Governor Terry Branstad invited executives from four telecommunications companies to his weekly news conference this morning to tout recently announced federal grants that are destined to expand broadband access in rural areas. The $53 million will help 88,000 homes and business either connect to broadband for the first time or get access to higher download speeds.

“Access to broadband is critical to economic development, education, telemedicine and quality of life for all,” said Michael Sadler, a vice president with CenturyLink.

Gregory Gray, a regional manager for Windstream Communications, also spoke at today’s news conference.

“This will enable us to serve high cost areas and deliver new services to many others,” Gray said.

Frontier Communications, which serves 36 communities in western Iowa, will use its federal grant money to provide service to 5400 customers.

“Those are in the rural areas, the highest cost service areas, those that do not yet have service,” Jack Phillips of Frontier said.

Consolidated Communications serves eight northwest Iowa communities that used to get land-line service from Heartland Telephone.

“The economics associated with being able to do this would not happen without this support from the FCC,” said Mike Schultz of Consolidated.

Consolidated will offer broadband service to about 3000 customers once the expansion is complete.

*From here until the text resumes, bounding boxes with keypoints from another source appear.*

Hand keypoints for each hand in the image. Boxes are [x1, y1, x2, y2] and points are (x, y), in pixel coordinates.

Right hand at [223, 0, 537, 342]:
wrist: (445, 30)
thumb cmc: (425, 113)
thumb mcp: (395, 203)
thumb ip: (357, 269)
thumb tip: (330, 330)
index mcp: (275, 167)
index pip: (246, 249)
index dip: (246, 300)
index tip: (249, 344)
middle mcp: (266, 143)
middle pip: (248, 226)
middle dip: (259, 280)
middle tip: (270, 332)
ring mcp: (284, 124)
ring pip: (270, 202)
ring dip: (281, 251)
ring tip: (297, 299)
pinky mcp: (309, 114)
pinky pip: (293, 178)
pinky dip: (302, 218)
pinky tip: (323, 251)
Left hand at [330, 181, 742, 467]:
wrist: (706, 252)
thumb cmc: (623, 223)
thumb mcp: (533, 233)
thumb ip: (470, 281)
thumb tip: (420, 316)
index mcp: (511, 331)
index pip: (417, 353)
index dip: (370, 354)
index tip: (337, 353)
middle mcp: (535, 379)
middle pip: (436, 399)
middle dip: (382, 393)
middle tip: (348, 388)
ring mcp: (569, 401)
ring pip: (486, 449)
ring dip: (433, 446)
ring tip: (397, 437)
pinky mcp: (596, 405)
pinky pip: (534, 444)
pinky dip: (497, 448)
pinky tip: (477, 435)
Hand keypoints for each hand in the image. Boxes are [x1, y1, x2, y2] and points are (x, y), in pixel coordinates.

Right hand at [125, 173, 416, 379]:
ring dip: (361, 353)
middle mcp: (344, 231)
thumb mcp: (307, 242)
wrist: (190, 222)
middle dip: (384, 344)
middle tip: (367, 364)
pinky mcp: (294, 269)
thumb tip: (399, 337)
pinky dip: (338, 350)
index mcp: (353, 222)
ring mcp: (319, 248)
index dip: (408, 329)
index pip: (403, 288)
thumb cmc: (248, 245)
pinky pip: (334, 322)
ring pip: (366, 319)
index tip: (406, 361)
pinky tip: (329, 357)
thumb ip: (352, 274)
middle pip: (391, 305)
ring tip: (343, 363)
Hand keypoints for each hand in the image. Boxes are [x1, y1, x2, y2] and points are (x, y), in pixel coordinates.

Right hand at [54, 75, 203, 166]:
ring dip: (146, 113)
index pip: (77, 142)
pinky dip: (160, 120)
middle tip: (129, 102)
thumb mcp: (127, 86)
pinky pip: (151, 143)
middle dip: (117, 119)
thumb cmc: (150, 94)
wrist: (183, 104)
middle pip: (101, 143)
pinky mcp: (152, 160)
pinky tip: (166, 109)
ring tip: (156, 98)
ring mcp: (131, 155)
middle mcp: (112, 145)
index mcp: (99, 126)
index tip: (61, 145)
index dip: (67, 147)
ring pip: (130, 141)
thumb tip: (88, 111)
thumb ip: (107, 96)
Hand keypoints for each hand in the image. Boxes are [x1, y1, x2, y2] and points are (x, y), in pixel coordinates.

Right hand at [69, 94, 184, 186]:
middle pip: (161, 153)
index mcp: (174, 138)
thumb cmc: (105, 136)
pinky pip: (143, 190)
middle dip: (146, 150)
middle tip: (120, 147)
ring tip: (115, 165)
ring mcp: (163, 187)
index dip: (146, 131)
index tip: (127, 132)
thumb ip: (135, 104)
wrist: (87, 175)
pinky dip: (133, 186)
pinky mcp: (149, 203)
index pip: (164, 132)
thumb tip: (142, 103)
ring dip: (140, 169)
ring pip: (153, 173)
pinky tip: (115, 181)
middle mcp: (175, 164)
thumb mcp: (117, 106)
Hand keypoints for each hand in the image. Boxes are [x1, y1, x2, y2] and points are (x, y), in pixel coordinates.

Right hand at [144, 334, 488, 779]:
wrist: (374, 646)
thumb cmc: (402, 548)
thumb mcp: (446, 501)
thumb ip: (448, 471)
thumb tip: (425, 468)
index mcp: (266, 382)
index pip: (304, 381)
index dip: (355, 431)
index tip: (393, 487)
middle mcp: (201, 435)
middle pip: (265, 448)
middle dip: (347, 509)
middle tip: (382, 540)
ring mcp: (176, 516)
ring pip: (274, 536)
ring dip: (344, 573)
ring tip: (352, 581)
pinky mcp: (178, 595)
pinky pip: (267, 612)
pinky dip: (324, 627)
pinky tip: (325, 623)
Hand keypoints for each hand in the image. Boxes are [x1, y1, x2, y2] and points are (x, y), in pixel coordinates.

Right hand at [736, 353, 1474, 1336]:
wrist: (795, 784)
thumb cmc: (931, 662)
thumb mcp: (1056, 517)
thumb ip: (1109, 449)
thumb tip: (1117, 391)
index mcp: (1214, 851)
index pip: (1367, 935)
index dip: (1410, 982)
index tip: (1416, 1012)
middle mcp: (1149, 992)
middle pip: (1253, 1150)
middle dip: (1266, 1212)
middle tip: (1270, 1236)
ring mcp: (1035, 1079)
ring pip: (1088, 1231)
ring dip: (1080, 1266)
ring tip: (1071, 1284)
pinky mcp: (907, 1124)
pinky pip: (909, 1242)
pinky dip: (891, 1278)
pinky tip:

These companies are putting up an undisclosed amount of their own capital for these projects and each company will qualify for new state property tax credits. Governor Terry Branstad said he wants Iowa to be the “most connected” state in the Midwest.

“Obviously we want to do that as quickly as we can,” Branstad said. “And we want to get the speeds up as quickly as we can.”

The governor acknowledged it will take billions of dollars to expand broadband statewide with enough speed to download at 25 megabits a second.